The court also rejected the respondent’s argument that a downward adjustment was appropriate because the respondent failed to prove “a quantifiable amount that the court should deduct from the deal price.” Likewise, after considering the parties’ respective positions concerning the adjusted market price, including their arguments about the factors of market efficiency and their respective experts’ event studies, the court accorded no weight to the market price because there was “sufficient reason for concern,” and the deal price provided an available alternative “market-tested indicator.” The court also did not accord any weight to the parties’ respective discounted cash flow analyses because these analyses were undercut by the legitimate debates among their respective experts concerning the inputs, and the deal price provided an alternative “market-based metric.”

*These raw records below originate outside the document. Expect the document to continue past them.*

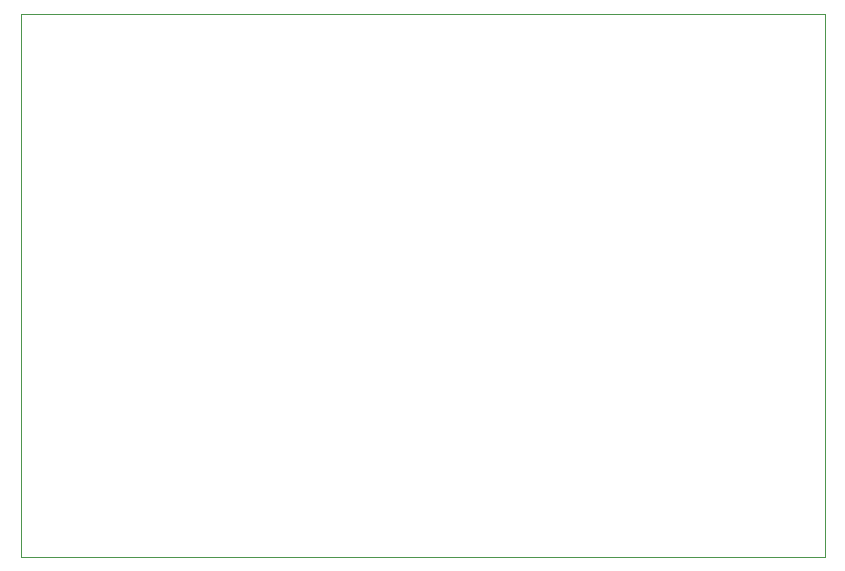
<source format=gbr>
%TF.GenerationSoftware,KiCad,Pcbnew,(6.0.1)*%
%TF.CreationDate,2022-08-15T16:30:33+03:00*%
%TF.ProjectId,Measure,4d656173-7572-4652-9e6b-696361645f70,rev?*%
%TF.SameCoordinates,Original*%
%TF.FileFunction,Profile,NP*%
%FSLAX46Y46*%
G04 Gerber Fmt 4.6, Leading zero omitted, Abs format (unit mm)*
G04 Created by KiCad (PCBNEW (6.0.1)) date 2022-08-15 16:30:33*
%MOMM*%
%LPD*%
G01*
G04 APERTURE LIST*
%TA.AperFunction,Profile*%
%ADD10C,0.100000*%
%TD*%
G04 APERTURE END LIST*
D10*
X190500000Y-107188000D02*
X122428000Y-107188000D01*
X122428000Y-107188000D02*
X122428000Y-61214000D01*
X122428000Y-61214000D02*
X190500000Y-61214000D01*
X190500000Y-61214000D02*
X190500000Y-107188000D01*
M02*

</source>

Directors and officers of corporations considering a transaction that may give rise to appraisal rights should evaluate the following implications of recent decisions:
- Aruba and the Court of Chancery’s subsequent appraisal decisions make clear that, while there is no judicial presumption in favor of deal price, Delaware courts continue to rely on the deal price to determine fair value so long as the sale process has objective indicia of deal-price fairness.
- When the sale process leaves much to be desired, however, Jarden demonstrates that unaffected market price may still provide a reliable indicator of fair value even after Aruba, and a finding that the deal price is unreliable does not necessarily mean that the fair value will be greater than the deal price.

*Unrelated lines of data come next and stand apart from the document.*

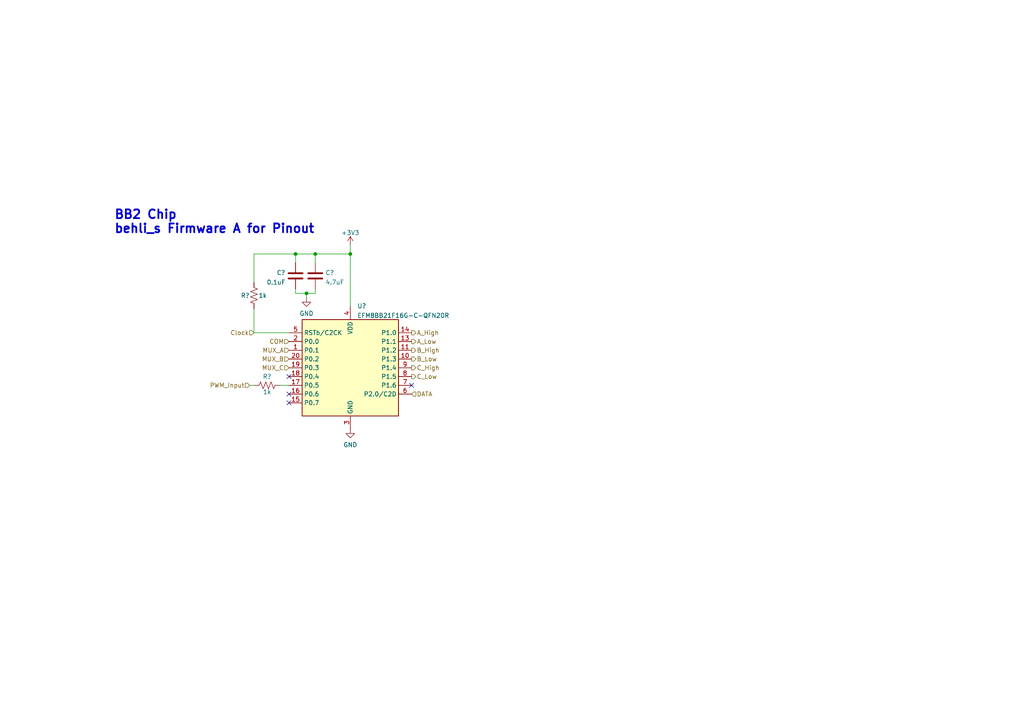
<source format=kicad_sch>
(kicad_sch (version 20211123) (generator eeschema)

  (uuid b609cc90-84f0-4af9-ac3b-038ada4d458c)

  (paper "A4")

  

  (junction (at 101.6 73.66) (diameter 0) (color 0 0 0 0)
    (uuid 44df6e97-e504-40ab-8562-ba90a0b20632)
  )
  (junction (at 85.725 73.66) (diameter 0) (color 0 0 0 0)
    (uuid 78d76d6d-70c7-482c-8127-c06e4eb1d201)
  )
  (junction (at 91.44 73.66) (diameter 0) (color 0 0 0 0)
    (uuid 96d0d6f1-1348-469f-9297-f752a666fde0)
  )
  (junction (at 88.9 85.09) (diameter 0) (color 0 0 0 0)
    (uuid f60bf70f-7c10-4c4b-b1a0-da7772bc8762)
  )

  (no_connect (at 83.82 114.3) (uuid 175b916d-417f-4668-98aa-1cc88f392ba3))
  (no_connect (at 83.82 116.84) (uuid 5c66fc25-184b-4d90-ac48-f674e92d2304))
  (no_connect (at 83.82 109.22) (uuid a3986096-0b6f-4ce3-a520-77b6d1d1cfb7))
  (no_connect (at 119.38 111.76) (uuid ca63a976-7f66-48fa-8091-58691634894e))

  (wire (pts (xy 101.6 71.12) (xy 101.6 73.66))
    (stroke (width 0) (type default) (color 0 0 0 0))
    (uuid 0f1402bf-3906-4ead-8afd-db89facb0281)
  )
  (wire (pts (xy 85.725 85.09) (xy 88.9 85.09))
    (stroke (width 0) (type default) (color 0 0 0 0))
    (uuid 16810016-cb22-46b8-9001-315b5c8ca9a4)
  )
  (wire (pts (xy 73.66 73.66) (xy 85.725 73.66))
    (stroke (width 0) (type default) (color 0 0 0 0))
    (uuid 20d4348a-edd1-4831-8ad8-b4747ff7a5f9)
  )
  (wire (pts (xy 73.66 81.915) (xy 73.66 73.66))
    (stroke (width 0) (type default) (color 0 0 0 0))
    (uuid 223bb429-9497-4dde-ad92-b3055db727ea)
  )
  (wire (pts (xy 101.6 73.66) (xy 101.6 88.9))
    (stroke (width 0) (type default) (color 0 0 0 0))
    (uuid 5fe776da-b122-46cf-89ac-01a95f896fb5)
  )
  (wire (pts (xy 91.44 73.66) (xy 91.44 76.2))
    (stroke (width 0) (type default) (color 0 0 0 0))
    (uuid 6a48e2ba-b721-41f3-a629-f2b089fc09e6)
  )
  (wire (pts (xy 85.725 73.66) (xy 85.725 76.2))
    (stroke (width 0) (type default) (color 0 0 0 0))
    (uuid 78483ce7-6736-49be-935b-ced963cad166)
  )
  (wire (pts (xy 72.39 111.76) (xy 73.66 111.76))
    (stroke (width 0) (type default) (color 0 0 0 0))
    (uuid 8bda148a-866c-447d-97ba-817c16c60dcd)
  )
  (wire (pts (xy 81.28 111.76) (xy 83.82 111.76))
    (stroke (width 0) (type default) (color 0 0 0 0))
    (uuid 97bd0740-f38f-48ff-95a4-43fbde335924)
  )
  (wire (pts (xy 85.725 83.82) (xy 85.725 85.09))
    (stroke (width 0) (type default) (color 0 0 0 0))
    (uuid 9f829cc5-dd88-4fcd-b14d-1599b05cc4bb)
  )
  (wire (pts (xy 73.66 96.52) (xy 73.66 89.535))
    (stroke (width 0) (type default) (color 0 0 0 0))
    (uuid a8e27251-e3aa-4095-8851-b4e1c5cef3a1)
  )
  (wire (pts (xy 91.44 83.82) (xy 91.44 85.09))
    (stroke (width 0) (type default) (color 0 0 0 0))
    (uuid d76e5782-91ae-4e2c-9b54-5569171d6cf3)
  )
  (wire (pts (xy 91.44 73.66) (xy 85.725 73.66))
    (stroke (width 0) (type default) (color 0 0 0 0))
    (uuid e26b5fda-0b7b-41f9-83b4-102a02ac4d18)
  )
  (wire (pts (xy 91.44 85.09) (xy 88.9 85.09))
    (stroke (width 0) (type default) (color 0 0 0 0))
    (uuid e2fb7717-c6bc-433f-be92-06d87ece10d9)
  )
  (wire (pts (xy 101.6 73.66) (xy 91.44 73.66))
    (stroke (width 0) (type default) (color 0 0 0 0))
    (uuid e4d62aba-4894-4bc2-b352-1e30a99accb2)
  )
  (wire (pts (xy 83.82 96.52) (xy 73.66 96.52))
    (stroke (width 0) (type default) (color 0 0 0 0))
    (uuid ee86044e-1457-4770-bd05-548db4070178)
  )
  (wire (pts (xy 88.9 85.09) (xy 88.9 86.36))
    (stroke (width 0) (type default) (color 0 0 0 0))
    (uuid f96d5adb-401b-4b26-aa33-8538f06a5f40)
  )

  (text "BB2 Chip\nbehli_s Firmware A for Pinout" (at 33.02 67.945 0)
    (effects (font (size 2.54 2.54) (thickness 0.508) bold) (justify left bottom))
    (uuid bfca8c40-cf1b-4035-a443-cd327e7604d6)
  )

  (hierarchical_label "B_High" (shape output) (at 119.38 101.6 0)
    (effects (font (size 1.27 1.27)) (justify left))
    (uuid 0c0a2bb2-decc-4d2c-b7a5-fffa16ec0d29)
  )
  (hierarchical_label "DATA" (shape input) (at 119.38 114.3 0)
    (effects (font (size 1.27 1.27)) (justify left))
    (uuid 17e2f6f7-d6f5-4850-ae47-baf7481e88c4)
  )
  (hierarchical_label "MUX_B" (shape input) (at 83.82 104.14 180)
    (effects (font (size 1.27 1.27)) (justify right))
    (uuid 1880abeb-ead3-4aed-bb52-c62489f88a87)
  )
  (hierarchical_label "MUX_A" (shape input) (at 83.82 101.6 180)
    (effects (font (size 1.27 1.27)) (justify right))
    (uuid 286194a7-91ce-4e2d-a9e5-5bcf43096094)
  )
  (hierarchical_label "A_Low" (shape output) (at 119.38 99.06 0)
    (effects (font (size 1.27 1.27)) (justify left))
    (uuid 59d803a0-396d-4540-bffa-ccb0b1acca0d)
  )
  (hierarchical_label "B_Low" (shape output) (at 119.38 104.14 0)
    (effects (font (size 1.27 1.27)) (justify left))
    (uuid 5a645aff-0d05-4180-bb38-a84598ba221c)
  )
  (hierarchical_label "MUX_C" (shape input) (at 83.82 106.68 180)
    (effects (font (size 1.27 1.27)) (justify right))
    (uuid 67945326-4644-4fc2-9d1b-5528a34b6a76)
  )
  (hierarchical_label "C_High" (shape output) (at 119.38 106.68 0)
    (effects (font (size 1.27 1.27)) (justify left))
    (uuid b04df981-78a8-439f-b3ac-0a86e184a462)
  )
  (hierarchical_label "C_Low" (shape output) (at 119.38 109.22 0)
    (effects (font (size 1.27 1.27)) (justify left))
    (uuid c4b8ea53-c38d-409c-8a1d-96f9c17b76bf)
  )
  (hierarchical_label "Clock" (shape input) (at 73.66 96.52 180)
    (effects (font (size 1.27 1.27)) (justify right))
    (uuid cd68cef2-9ce6-4533-92ff-604ae68b9474)
  )
  (hierarchical_label "PWM_Input" (shape input) (at 72.39 111.76 180)
    (effects (font (size 1.27 1.27)) (justify right))
    (uuid d4378bc1-821f-4187-b7dd-448bfe679ddd)
  )
  (hierarchical_label "A_High" (shape output) (at 119.38 96.52 0)
    (effects (font (size 1.27 1.27)) (justify left))
    (uuid d5838014-24e5-4808-9937-f6d01777f5b0)
  )
  (hierarchical_label "COM" (shape input) (at 83.82 99.06 180)
    (effects (font (size 1.27 1.27)) (justify right))
    (uuid eef76018-8463-499a-877c-a44bc4ae2728)
  )

  (symbol (lib_id "power:+3V3") (at 101.6 71.12 0)
    (in_bom yes) (on_board yes) (fields_autoplaced)
    (uuid 2d591047-fc1f-4d3c-bce4-d9e90dae5ea9)
    (property "Reference" "#PWR?" (id 0) (at 101.6 74.93 0)
      (effects (font (size 1.27 1.27)) hide)
    )
    (property "Value" "+3V3" (id 1) (at 101.6 67.5155 0))
    (property "Footprint" "" (id 2) (at 101.6 71.12 0)
      (effects (font (size 1.27 1.27)) hide)
    )
    (property "Datasheet" "" (id 3) (at 101.6 71.12 0)
      (effects (font (size 1.27 1.27)) hide)
    )
    (pin "1" (uuid ca38393c-e7fe-46b2-8e60-058e426a2a89))
  )

  (symbol (lib_id "Device:R_US") (at 77.47 111.76 270)
    (in_bom yes) (on_board yes)
    (uuid 31a75298-2a57-4eff-9060-ded1cfc66559)
    (property "Reference" "R?" (id 0) (at 77.47 109.22 90))
    (property "Value" "1k" (id 1) (at 77.47 113.665 90))
    (property "Footprint" "" (id 2) (at 77.216 112.776 90)
      (effects (font (size 1.27 1.27)) hide)
    )
    (property "Datasheet" "~" (id 3) (at 77.47 111.76 0)
      (effects (font (size 1.27 1.27)) hide)
    )
    (pin "1" (uuid df1e426c-f8b3-4411-92db-aef0ef64adee))
    (pin "2" (uuid 545f84ad-97b8-4812-b23b-1980ff0ac88e))
  )

  (symbol (lib_id "Device:R_US") (at 73.66 85.725 0)
    (in_bom yes) (on_board yes)
    (uuid 473bd667-1f70-45a1-beb0-fdf94de2d920)
    (property "Reference" "R?" (id 0) (at 71.12 85.725 0))
    (property "Value" "1k" (id 1) (at 76.2 85.725 0))
    (property "Footprint" "" (id 2) (at 74.676 85.979 90)
      (effects (font (size 1.27 1.27)) hide)
    )
    (property "Datasheet" "~" (id 3) (at 73.66 85.725 0)
      (effects (font (size 1.27 1.27)) hide)
    )
    (pin "1" (uuid 3c71c3ea-7a41-41aa-a39a-92d65572d100))
    (pin "2" (uuid af90de54-9647-495e-8aa4-4954cc85a803))
  )

  (symbol (lib_id "power:GND") (at 101.6 124.46 0)
    (in_bom yes) (on_board yes) (fields_autoplaced)
    (uuid 9a58a7eb-88c5-4cc6-9bf9-75dc2a955287)
    (property "Reference" "#PWR?" (id 0) (at 101.6 130.81 0)
      (effects (font (size 1.27 1.27)) hide)
    )
    (property "Value" "GND" (id 1) (at 101.6 129.0225 0))
    (property "Footprint" "" (id 2) (at 101.6 124.46 0)
      (effects (font (size 1.27 1.27)) hide)
    )
    (property "Datasheet" "" (id 3) (at 101.6 124.46 0)
      (effects (font (size 1.27 1.27)) hide)
    )
    (pin "1" (uuid dc9aa811-730d-456b-aa02-e6c8efc2dfe7))
  )

  (symbol (lib_id "Device:C") (at 91.44 80.01 0)
    (in_bom yes) (on_board yes) (fields_autoplaced)
    (uuid b902e124-5be1-4e47-bb48-384fc59aa554)
    (property "Reference" "C?" (id 0) (at 94.361 79.1015 0)
      (effects (font (size 1.27 1.27)) (justify left))
    )
    (property "Value" "4.7uF" (id 1) (at 94.361 81.8766 0)
      (effects (font (size 1.27 1.27)) (justify left))
    )
    (property "Footprint" "" (id 2) (at 92.4052 83.82 0)
      (effects (font (size 1.27 1.27)) hide)
    )
    (property "Datasheet" "~" (id 3) (at 91.44 80.01 0)
      (effects (font (size 1.27 1.27)) hide)
    )
    (pin "1" (uuid 1b466977-2a17-4553-8026-ef0dec7efd0b))
    (pin "2" (uuid 99a791f5-d0ab-4391-b110-c621bf1004b7))
  )

  (symbol (lib_id "power:GND") (at 88.9 86.36 0)
    (in_bom yes) (on_board yes) (fields_autoplaced)
    (uuid da2b3e5b-e22b-4e30-874e-8cc5278905a8)
    (property "Reference" "#PWR?" (id 0) (at 88.9 92.71 0)
      (effects (font (size 1.27 1.27)) hide)
    )
    (property "Value" "GND" (id 1) (at 88.9 90.9225 0))
    (property "Footprint" "" (id 2) (at 88.9 86.36 0)
      (effects (font (size 1.27 1.27)) hide)
    )
    (property "Datasheet" "" (id 3) (at 88.9 86.36 0)
      (effects (font (size 1.27 1.27)) hide)
    )
    (pin "1" (uuid 0fd29f09-5861-4fcc-8f9d-ffc68eab6f6a))
  )

  (symbol (lib_id "Device:C") (at 85.725 80.01 0) (mirror x)
    (in_bom yes) (on_board yes) (fields_autoplaced)
    (uuid f8fbcabc-e896-4042-9b5f-c61789c562e9)
    (property "Reference" "C?" (id 0) (at 82.804 79.1015 0)
      (effects (font (size 1.27 1.27)) (justify right))
    )
    (property "Value" "0.1uF" (id 1) (at 82.804 81.8766 0)
      (effects (font (size 1.27 1.27)) (justify right))
    )
    (property "Footprint" "" (id 2) (at 86.6902 76.2 0)
      (effects (font (size 1.27 1.27)) hide)
    )
    (property "Datasheet" "~" (id 3) (at 85.725 80.01 0)
      (effects (font (size 1.27 1.27)) hide)
    )
    (pin "1" (uuid e1c7cb0c-d1d9-467a-af0c-ee1bdce05930))
    (pin "2" (uuid 5a558207-b612-42d4-b3dc-ba09afd8fa52))
  )

  (symbol (lib_id "MCU_SiliconLabs:EFM8BB10F8A-A-QFN20") (at 101.6 106.68 0)
    (in_bom yes) (on_board yes) (fields_autoplaced)
    (uuid f997fb4a-62c3-4d84-b7ef-dc6c5d3d88b1)
    (property "Reference" "U?" (id 0) (at 103.6194 88.7435 0)
      (effects (font (size 1.27 1.27)) (justify left))
    )
    (property "Value" "EFM8BB21F16G-C-QFN20R" (id 1) (at 103.6194 91.5186 0)
      (effects (font (size 1.27 1.27)) (justify left))
    )
    (property "Footprint" "Package_DFN_QFN:SiliconLabs_QFN-20-1EP_3x3mm_P0.5mm_EP1.8x1.8mm" (id 2) (at 101.6 86.36 0)
      (effects (font (size 1.27 1.27)) hide)
    )
    (property "Datasheet" "https://www.silabs.com/documents/public/data-sheets/efm8bb1-datasheet.pdf" (id 3) (at 101.6 106.68 0)
      (effects (font (size 1.27 1.27)) hide)
    )
    (pin "1" (uuid 236f37b3-e9c7-4b3b-9461-cdef18f572a8))
    (pin "10" (uuid 3b886ddf-61e2-4bfb-87ff-626eb704c070))
    (pin "11" (uuid c539e6b7-28e3-471a-9bbe-c1305dd7e40c))
    (pin "12" (uuid 92b99698-2511-4431-a385-23bc5a314cf5))
    (pin "13" (uuid b5d0ced9-6d26-458e-9534-bc530dba525f))
    (pin "14" (uuid c4fa944d-2e09-4d67-8b79-962cd006f64b))
    (pin "15" (uuid 9eed55cb-e0c1-4fac-8c39-e79aa1c95aaa))
    (pin "16" (uuid a2ce280b-29d1-45cf-b010-4ae04937d3ff))
    (pin "17" (uuid cbdce0c7-5fd6-4f91-a1ca-98f7dfdb4e9b))
    (pin "18" (uuid 18d0b768-5c8d-4437-b415-feda23e63f03))
    (pin "19" (uuid 605efed1-fb0a-4078-9b34-2fe2ebd05d49))
    (pin "2" (uuid c44fd00f-286d-4328-b47d-63ba6c236f00))
    (pin "20" (uuid 6d6a1428-631a-49a4-aa85-c481b37f3b49))
    (pin "21" (uuid e3413865-daa8-4aba-9bd3-fd650243ea3e))
    (pin "3" (uuid 4926fb8b-e822-42e5-9cb9-7bcee76ac2a2))
    (pin "4" (uuid 6147bd90-3eec-4524-a3ce-27c03a56919d))
    (pin "5" (uuid 6abb7298-abf8-4f46-a69d-461f6a4d2d23))
    (pin "6" (uuid 86241498-df3a-4f84-8aae-b94976f098b1))
    (pin "7" (uuid 47cf1d03-e4a5-468a-b4d8-c5113613b9cd))
    (pin "8" (uuid 52e4631e-6e4f-4919-8d4c-63643f4d3f74))
    (pin "9" (uuid a2bae761-52a7-485e-9f10-7a9478e78d4d))
  )
)

</source>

- When the sale process contains objective indicia of deal-price fairness, Columbia and Stillwater show that a respondent must prove synergies to reduce fair value below the deal price, and Delaware courts are weary to accord any weight to traditional valuation analyses if there is a legitimate debate among competing experts concerning the inputs.
- The consistent flow of Delaware opinions finding fair value at or below deal price likely has a deterrent effect on stockholders considering seeking appraisal in public company transactions.